土木作業員のKさんと偶然再会した。3.11の数日前の夕方、「おう、久しぶり」と声を掛けられた。Kさんは仕事帰りに一本松茶屋で休憩している様子だった。
真っ黒な巨大な渦
少し気が早いが今年の祭りのことを話したりしていたら、Kさんが突然あの日のことを語り始めた。
「あん時はよぉ、大石の坂のところで渦を巻いててなあ。津波なんて感じじゃない、真っ黒くて大っきな大っきな渦だった。それがどんどん町を吞み込んでいったんだ。ぐるぐる渦を巻きながらだから、建物も何もかんも跡形もなくなくなった」
Kさんに言われるまで、気仙川を遡った津波と、松原を越えた津波がこの場所で合流して被害を大きくしたことに思い至らずにいた。気仙川沿いの道慶さんの所まで祭りの山車を曳いていくほど川が近くにあったのに。わたしは、津波の惨さを見ようとしてこなかったのかもしれない。
「公民館の前に桜の木があっただろ、かさ上げ工事すっからって、こないだ切り倒されたけど、本当はもっとたくさんあったんだよ。それも津波でやられてしまった。坂の下の酔仙酒造の敷地にも有名な桜があったんだがやられてしまった。何もかも跡形もなくなくなったんだよぉ」
酔仙酒造の桜は写真で何度も目にすることがあった。見たことのない桜なのに、いろいろな人の話や写真から、生前の桜を知っているような気すらする。Kさんの話を聞きながら、あの桜がなくなってしまうほどの津波の大きさを思った。
たしかに、何もかも無くなってしまったのだから。
ファーストネームで呼ばないで
Kさんのように津波の話をしてくれる人がいる一方、震災直後のことを具体的には語らない人もいる。「あの時は大変だった」という短い言葉の中にたくさんのことを畳み込んでいるように感じることもある。
お母さんたちを集めてクラフトづくりのワークショップを続けている東京の団体があって、時々お手伝いさせてもらうのだが、芸のないわたしの役割は参加者から名前を聞いて名札を書くこと。あとはおしゃべりするくらい。

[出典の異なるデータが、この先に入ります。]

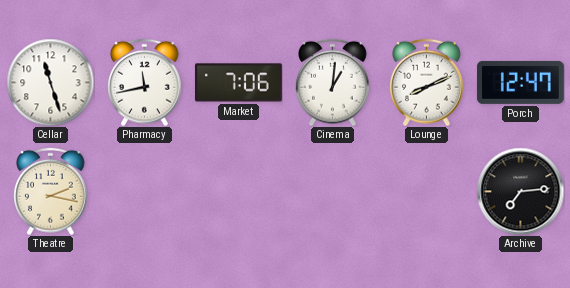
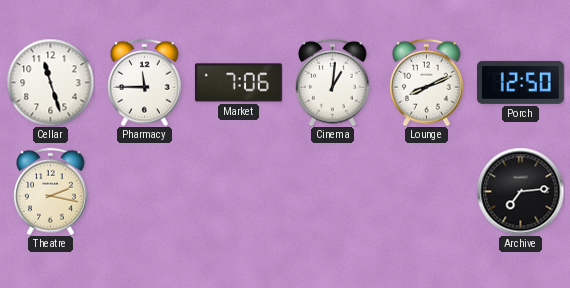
Pharmacy: 11:43 -> 11:45
Porch: 12:47 -> 12:50
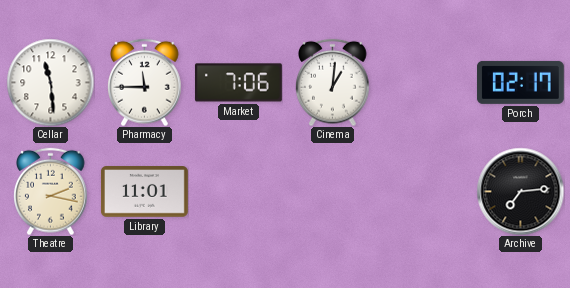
Cellar: 11:27 -> 11:29
Lounge: 8:11 -> none
Porch: 12:50 -> 02:17
Library: none -> 11:01
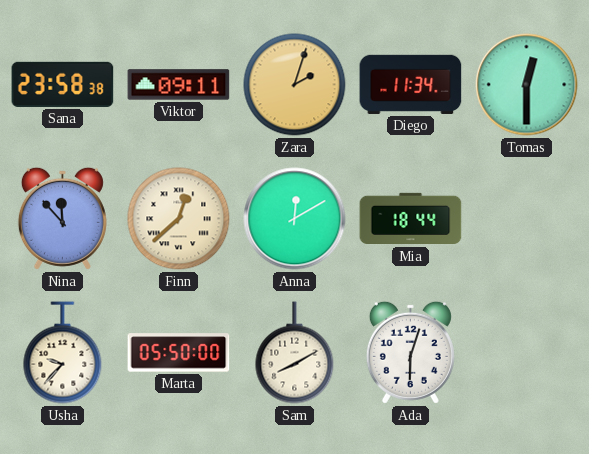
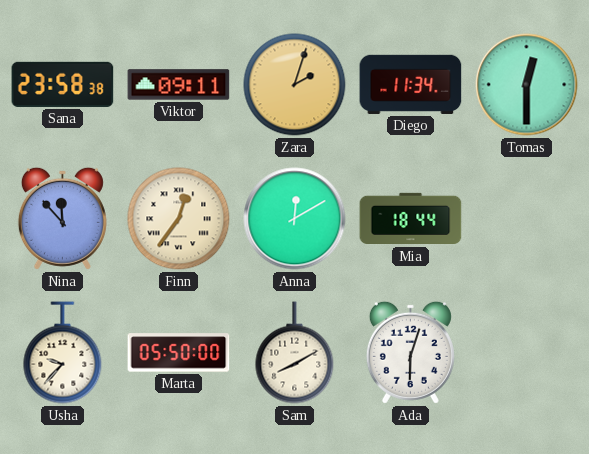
Finn: 12:38 -> 12:36
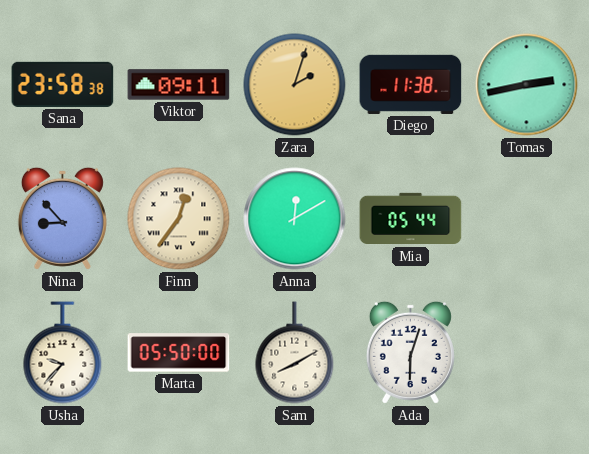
Diego: 11:34 -> 11:38
Tomas: 12:30 -> 2:43
Nina: 11:53 -> 8:53
Mia: 18:44 -> 05:44
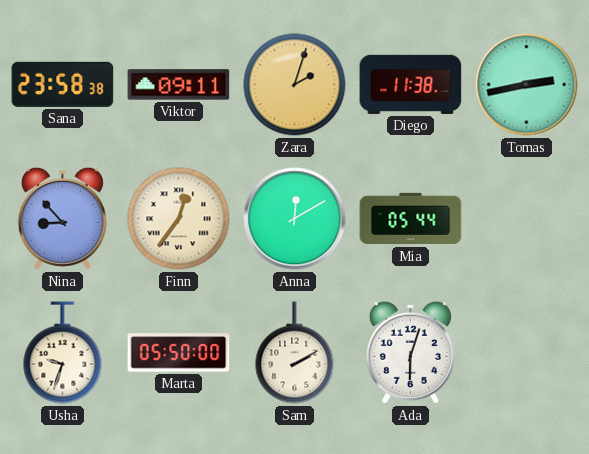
Usha: 9:37 -> 9:33
Sam: 8:10 -> 2:10
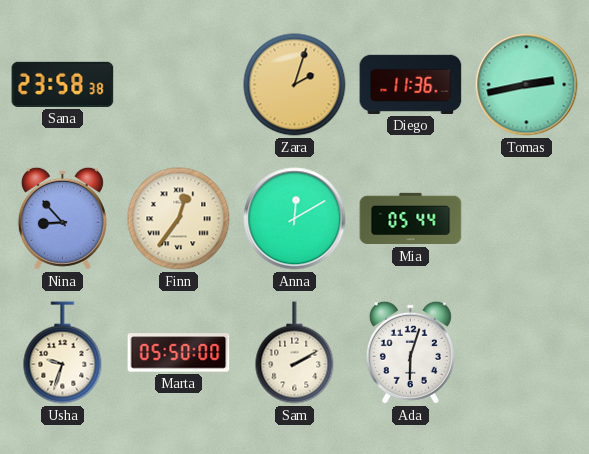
Viktor: 09:11 -> none
Diego: 11:38 -> 11:36
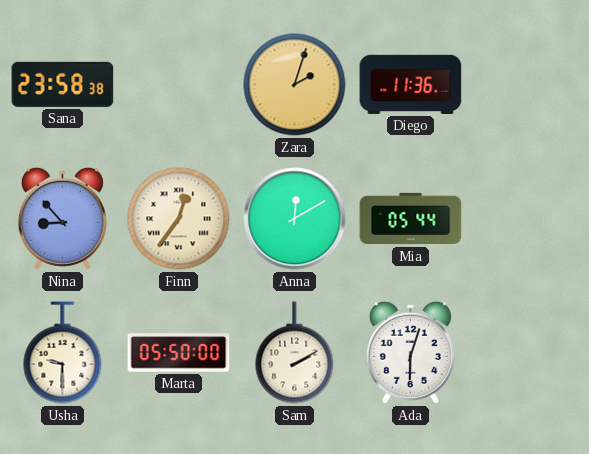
Tomas: 2:43 -> none
Usha: 9:33 -> 9:30
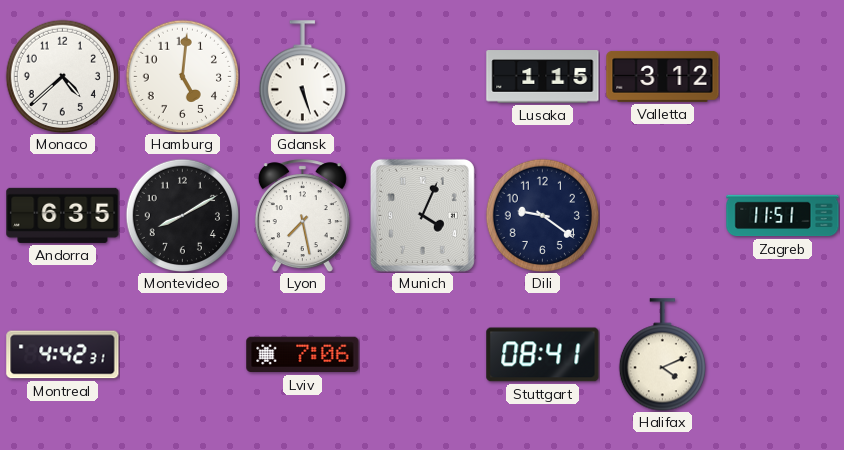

その団体では、ファーストネームにちゃん付けで名札を書くのがならわしだ。「めぐみちゃん」とか「しずかちゃん」とか。子どもの頃に呼ばれたように呼び合うことで場が和む。
そんな中、ファーストネームで呼ばれるのを望まない人もいる。何度も会っているし、ファーストネームを知っているから勝手に書いてもいいのだが、ファーストネームはイヤなんだという。
むかしからファーストネームで呼ばれるのが嫌いだっただけなのかもしれない。でも、かつてファーストネームで呼んでくれていた人のことを思い出してしまうからということなのかもしれない。詳しく聞いたわけではないし、聞くに気が引けてしまう思いもある。
乗り越えて生きて行こうとしているのに
「去年の3.11はテレビが張り付いて取材していたので大変でしたが、今年はそんなことないようなので良かったです」
と話してくれたのは陸前高田市の普門寺の住職。住職の話によると、お墓参りに来た人にマイクを向けるクルーがいて困ったのだとか。
震災を経験した人はそれぞれに、人には言えない思いを胸に抱いて生きている。言葉では言い表せない、言い尽くせない思いがある。それでも、前に向かおうとしている。
「そんな気持ちで生きている人たちに、あの時のこと、現在の心境を尋ねたりすると、もう一度あの頃の辛い状況が思い出されて、せっかく前に進もうとしているのが突き落とされてしまうんです」
人は誰も、言葉に尽くせない悲しみを心に抱いて生きている。震災で大切な人を亡くすのと、震災ではない出来事で亡くすのと、大切な人を失うということに関しては同じことだろう。それでも、6年前にここで起きたことはあまりにも大きすぎる。陸前高田だけでも二千人近くの人が命をなくしてしまったのだ。
命を落とされた人の何倍もの人が遺族となってしまったのだ。
3月11日。手を合わせ冥福をお祈りすることしかできない。
そして明日からはまた、立ち上がろうとしている人たちをそっと応援していこう。